October 3, 2007

Global IP Traffic to Grow 37% Every Year

Filed under: IPTV, Internet Video, Research — Jose Alvear @ 10:15 am

According to a white paper published by Cisco, global IP traffic will grow 37% every year through 2011.

Cisco said that consumer IP traffic will surpass business IP traffic in 2008, surpassing 17 exabytes per month by 2011. The paper says that delivering “cable and IPTV video-on-demand content” will grow the fastest, surpassing consumer internet traffic.

I’m not sure how Cisco is figuring this since IPTV today is delivered over privately managed networks, not the public Internet. Do they expect IPTV to travel over the Internet in the future? Or are they using IPTV when they mean Internet video?

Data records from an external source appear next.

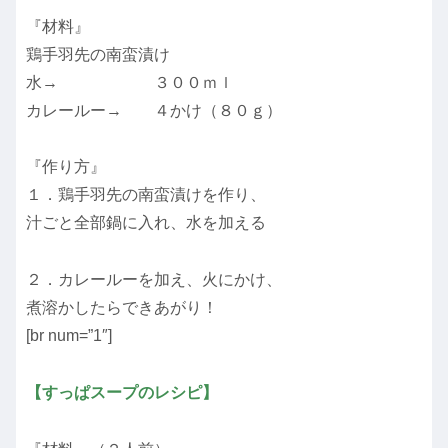
『材料』
鶏手羽先の南蛮漬け
水→ ３００ｍｌ
カレールー→ ４かけ（８０ｇ）
『作り方』
１．鶏手羽先の南蛮漬けを作り、
汁ごと全部鍋に入れ、水を加える
２．カレールーを加え、火にかけ、
煮溶かしたらできあがり！
[br num=”1″]
【すっぱスープのレシピ】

Just trying to understand what everyone means by IPTV is getting harder every day. The standard definition for IPTV is essentially Telco TV, or broadcast TV delivered over privately, managed networks like DSL or Fiber to the node or Fiber to the home.  Here in the U.S. that means projects like AT&T’s U-Verse and Verizon’s FiOSTV.

Cisco’s report was based on its own estimates, as well as projections from10 market research companies.

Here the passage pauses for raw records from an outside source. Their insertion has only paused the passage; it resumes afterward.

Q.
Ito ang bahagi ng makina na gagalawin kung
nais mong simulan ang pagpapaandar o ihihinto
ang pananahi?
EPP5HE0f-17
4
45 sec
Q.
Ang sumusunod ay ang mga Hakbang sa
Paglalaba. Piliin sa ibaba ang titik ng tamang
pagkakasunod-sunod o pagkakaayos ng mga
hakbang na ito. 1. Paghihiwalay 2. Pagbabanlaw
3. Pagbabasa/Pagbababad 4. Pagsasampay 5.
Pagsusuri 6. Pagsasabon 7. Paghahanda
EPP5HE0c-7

Anyway, some other tidbits from the paper:

  • Internet video and downloads will grow from 9% of all consumer Internet traffic in 2006 to 30% in 2011.
  • Internet traffic is growing fastest in developing markets, followed closely by Asia-Pacific.
  • Internet video-to-TV will increase by more than a factor of 10 from 2007 to 2011.
  • Internet video-to-PC will increase by a factor of four. Internet video-to-TV will exceed Internet video-to-PC by 2009, the Cisco study forecasts.